En vue de garantir l’exécution d’une décision de transfert Dublin, le placement en rétention constitue l’un des cas limitativement énumérés dans lesquels un demandeur d’asile peut être privé de liberté. L’article 28, paragraphe 2, du règlement Dublin III prévoit que, lorsqu’il existe un risque non négligeable de fuite, un demandeur d’asile peut être privé de liberté, à condition que certaines garanties soient respectées. Toutefois, ni la définition de risque de fuite ni les critères sur lesquels se fondent les raisons de craindre un risque de fuite ne sont définis par le droit européen. Au vu de ces interrogations, la décision de la Cour de Justice de l’Union européenne (CJUE) était fort attendue.
Par l’arrêt « Al Chodor », la Cour a défini la nécessité d’encadrer la rétention administrative des demandeurs d’asile en procédure Dublin par des critères légaux. La demande d’interprétation provient de la Cour administrative suprême de la République tchèque, suite à la rétention de demandeurs d’asile arrêtés sur le territoire tchèque en chemin vers l’Allemagne, après avoir été enregistrés en Hongrie dans la base de données Eurodac.
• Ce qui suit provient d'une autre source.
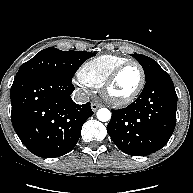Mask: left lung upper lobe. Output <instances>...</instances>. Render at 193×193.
Returning a JSON list of instances; mask_svg holds the SVG:
<instances>
[{"label": "left lung upper lobe", "mask_w": 193, "mask_h": 193, "mask_svg": "<svg viewBox=\"0 0 193 193\" xmlns=\"http://www.w3.org/2000/svg\"><path fill=\"white\" fill-rule=\"evenodd\" d=\"M136 60L139 61L144 69L145 79L150 78L155 72L162 69L159 64L153 59L142 54H131Z\"/></svg>", "instance_id": "left-lung-upper-lobe-1"}]
</instances>
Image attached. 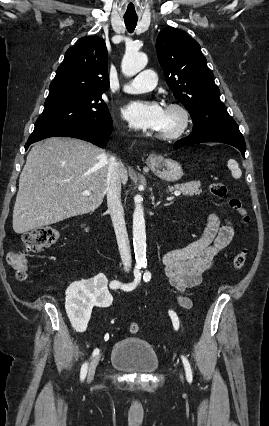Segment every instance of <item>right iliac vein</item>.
Listing matches in <instances>:
<instances>
[{"instance_id": "right-iliac-vein-1", "label": "right iliac vein", "mask_w": 269, "mask_h": 426, "mask_svg": "<svg viewBox=\"0 0 269 426\" xmlns=\"http://www.w3.org/2000/svg\"><path fill=\"white\" fill-rule=\"evenodd\" d=\"M100 360V354H97L91 361L90 365H89V370H88V377H87V381L88 383L92 382V380L94 379V375H95V370L96 367L98 365V362Z\"/></svg>"}]
</instances>
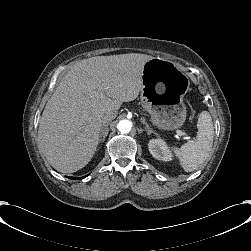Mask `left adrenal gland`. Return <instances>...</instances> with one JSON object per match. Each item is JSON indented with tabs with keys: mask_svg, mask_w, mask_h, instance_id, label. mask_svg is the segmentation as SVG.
Segmentation results:
<instances>
[{
	"mask_svg": "<svg viewBox=\"0 0 251 251\" xmlns=\"http://www.w3.org/2000/svg\"><path fill=\"white\" fill-rule=\"evenodd\" d=\"M141 122L145 125V130L147 131V134L148 135H150V134H155L156 136H158V134L155 132V131H153L150 127H149V125H148V123L145 121V118L144 117H142L141 118Z\"/></svg>",
	"mask_w": 251,
	"mask_h": 251,
	"instance_id": "left-adrenal-gland-1",
	"label": "left adrenal gland"
}]
</instances>
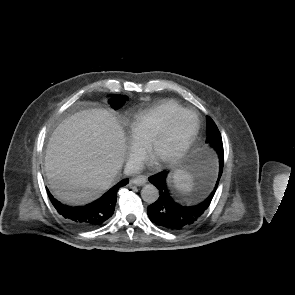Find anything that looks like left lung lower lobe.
Masks as SVG:
<instances>
[{"mask_svg":"<svg viewBox=\"0 0 295 295\" xmlns=\"http://www.w3.org/2000/svg\"><path fill=\"white\" fill-rule=\"evenodd\" d=\"M216 152L219 157L218 179L210 195L199 204L184 206L170 197L165 186L167 171L149 177V181L158 188L160 194L158 200L147 208L148 216L153 223L170 231L182 230L194 223L205 212L215 194L223 170V152L218 150Z\"/></svg>","mask_w":295,"mask_h":295,"instance_id":"0a47b994","label":"left lung lower lobe"}]
</instances>
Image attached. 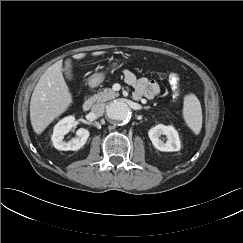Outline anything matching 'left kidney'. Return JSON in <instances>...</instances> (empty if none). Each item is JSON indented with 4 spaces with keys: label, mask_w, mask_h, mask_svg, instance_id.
<instances>
[{
    "label": "left kidney",
    "mask_w": 243,
    "mask_h": 243,
    "mask_svg": "<svg viewBox=\"0 0 243 243\" xmlns=\"http://www.w3.org/2000/svg\"><path fill=\"white\" fill-rule=\"evenodd\" d=\"M148 135L154 147L160 151L172 152L180 150L179 135L173 126L156 125L149 130ZM161 135L166 136V142L161 140Z\"/></svg>",
    "instance_id": "obj_1"
}]
</instances>
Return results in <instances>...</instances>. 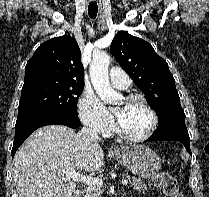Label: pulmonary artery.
<instances>
[{"instance_id":"e3ab8cb5","label":"pulmonary artery","mask_w":209,"mask_h":197,"mask_svg":"<svg viewBox=\"0 0 209 197\" xmlns=\"http://www.w3.org/2000/svg\"><path fill=\"white\" fill-rule=\"evenodd\" d=\"M109 75L113 87L125 90L130 86V78L121 68L112 67L110 69Z\"/></svg>"}]
</instances>
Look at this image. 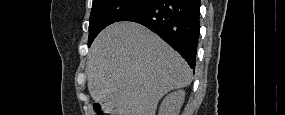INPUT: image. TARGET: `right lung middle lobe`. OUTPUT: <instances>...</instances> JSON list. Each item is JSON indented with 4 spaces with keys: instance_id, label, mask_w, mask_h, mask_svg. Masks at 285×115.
Returning a JSON list of instances; mask_svg holds the SVG:
<instances>
[{
    "instance_id": "1",
    "label": "right lung middle lobe",
    "mask_w": 285,
    "mask_h": 115,
    "mask_svg": "<svg viewBox=\"0 0 285 115\" xmlns=\"http://www.w3.org/2000/svg\"><path fill=\"white\" fill-rule=\"evenodd\" d=\"M150 0H93L89 19L88 46L108 25L141 7Z\"/></svg>"
}]
</instances>
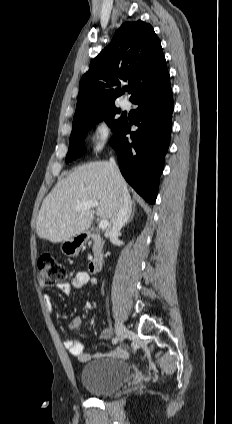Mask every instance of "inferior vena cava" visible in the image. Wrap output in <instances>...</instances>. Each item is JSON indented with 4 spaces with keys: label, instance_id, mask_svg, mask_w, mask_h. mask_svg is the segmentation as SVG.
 Masks as SVG:
<instances>
[{
    "label": "inferior vena cava",
    "instance_id": "obj_1",
    "mask_svg": "<svg viewBox=\"0 0 232 424\" xmlns=\"http://www.w3.org/2000/svg\"><path fill=\"white\" fill-rule=\"evenodd\" d=\"M112 172L115 176H120L119 169L115 163L114 158L109 161ZM132 210L131 197L128 193H123L122 198L119 200L118 207L110 220V225L106 230L105 236L111 237L117 235L122 227L128 221Z\"/></svg>",
    "mask_w": 232,
    "mask_h": 424
}]
</instances>
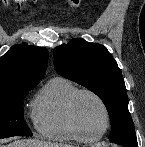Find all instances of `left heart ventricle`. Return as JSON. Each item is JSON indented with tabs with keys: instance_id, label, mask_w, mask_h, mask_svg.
<instances>
[{
	"instance_id": "obj_1",
	"label": "left heart ventricle",
	"mask_w": 145,
	"mask_h": 147,
	"mask_svg": "<svg viewBox=\"0 0 145 147\" xmlns=\"http://www.w3.org/2000/svg\"><path fill=\"white\" fill-rule=\"evenodd\" d=\"M76 114L83 130L97 134L105 126V115L100 104L90 95H81L76 102Z\"/></svg>"
}]
</instances>
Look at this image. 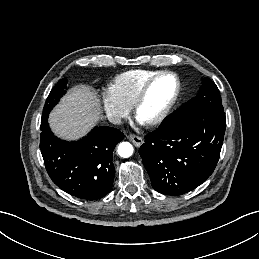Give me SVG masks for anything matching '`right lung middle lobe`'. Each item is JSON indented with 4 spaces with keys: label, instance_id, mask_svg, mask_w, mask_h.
<instances>
[{
    "label": "right lung middle lobe",
    "instance_id": "right-lung-middle-lobe-1",
    "mask_svg": "<svg viewBox=\"0 0 259 259\" xmlns=\"http://www.w3.org/2000/svg\"><path fill=\"white\" fill-rule=\"evenodd\" d=\"M66 84H67V79L64 78L60 80L51 90L44 105L41 124L47 122L50 111L59 102L60 98L66 93V89H67Z\"/></svg>",
    "mask_w": 259,
    "mask_h": 259
}]
</instances>
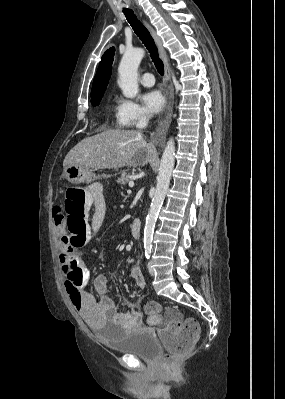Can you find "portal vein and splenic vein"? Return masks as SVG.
Segmentation results:
<instances>
[{
    "label": "portal vein and splenic vein",
    "mask_w": 285,
    "mask_h": 399,
    "mask_svg": "<svg viewBox=\"0 0 285 399\" xmlns=\"http://www.w3.org/2000/svg\"><path fill=\"white\" fill-rule=\"evenodd\" d=\"M134 186V182L133 181H130L129 182V187H133Z\"/></svg>",
    "instance_id": "portal-vein-and-splenic-vein-1"
}]
</instances>
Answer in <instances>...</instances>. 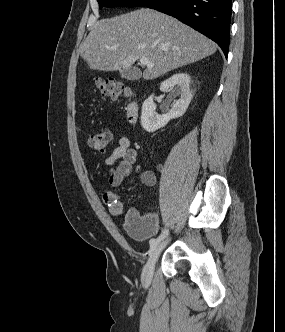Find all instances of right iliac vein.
<instances>
[{"label": "right iliac vein", "mask_w": 285, "mask_h": 332, "mask_svg": "<svg viewBox=\"0 0 285 332\" xmlns=\"http://www.w3.org/2000/svg\"><path fill=\"white\" fill-rule=\"evenodd\" d=\"M170 241L169 238L165 239L162 243H160L156 249L153 251L151 254L150 258L148 259L147 263L145 264L143 271H142V282L144 284H149L152 280L154 269H155V264L158 260V257L161 253V251L165 248V246L168 244Z\"/></svg>", "instance_id": "right-iliac-vein-1"}]
</instances>
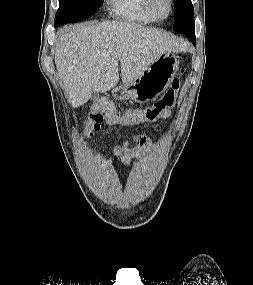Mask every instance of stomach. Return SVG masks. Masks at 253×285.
Returning <instances> with one entry per match:
<instances>
[{"label": "stomach", "mask_w": 253, "mask_h": 285, "mask_svg": "<svg viewBox=\"0 0 253 285\" xmlns=\"http://www.w3.org/2000/svg\"><path fill=\"white\" fill-rule=\"evenodd\" d=\"M178 70V60L171 53H165L136 79L112 89L117 100L132 99L138 103L154 100L173 81Z\"/></svg>", "instance_id": "0dacf381"}]
</instances>
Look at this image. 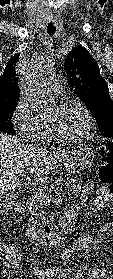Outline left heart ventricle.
Masks as SVG:
<instances>
[{
    "mask_svg": "<svg viewBox=\"0 0 113 279\" xmlns=\"http://www.w3.org/2000/svg\"><path fill=\"white\" fill-rule=\"evenodd\" d=\"M46 121L63 136H78L85 130L86 119L83 112L74 105L63 109L54 106L48 113Z\"/></svg>",
    "mask_w": 113,
    "mask_h": 279,
    "instance_id": "left-heart-ventricle-1",
    "label": "left heart ventricle"
}]
</instances>
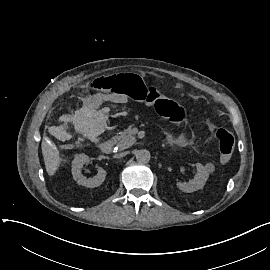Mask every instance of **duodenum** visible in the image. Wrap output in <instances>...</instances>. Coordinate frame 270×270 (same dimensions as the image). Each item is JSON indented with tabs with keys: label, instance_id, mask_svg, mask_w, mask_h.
<instances>
[{
	"label": "duodenum",
	"instance_id": "obj_1",
	"mask_svg": "<svg viewBox=\"0 0 270 270\" xmlns=\"http://www.w3.org/2000/svg\"><path fill=\"white\" fill-rule=\"evenodd\" d=\"M113 149V141L105 140L100 144V150L105 153L109 154Z\"/></svg>",
	"mask_w": 270,
	"mask_h": 270
}]
</instances>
Conformément à la ligne jurisprudentielle développée vis-à-vis de la rétention des migrants dans le cadre de la directive « retour », la CJUE a adopté une interprétation stricte des conditions dans lesquelles un placement en rétention peut être justifié par le risque de fuite. Elle considère plus précisément que seule la loi, au sens formel du terme, peut porter atteinte à la liberté d’aller et venir des demandeurs. Elle construit son raisonnement à partir d’une lecture combinée de l’article 28 et de l’article 2, n) du règlement, en rappelant que – conformément aux exigences de l’article 5 CEDH et 6 CDFUE qui proscrivent toute détention arbitraire (pt. 38) – ce dernier impose que les raisons de craindre la fuite soient « fondées sur des critères objectifs définis par la loi ». En l’absence de définition par les normes françaises de tels critères objectifs, la pratique des préfets de se revendiquer de l’article 28 du règlement doit donc être considérée comme inconventionnelle.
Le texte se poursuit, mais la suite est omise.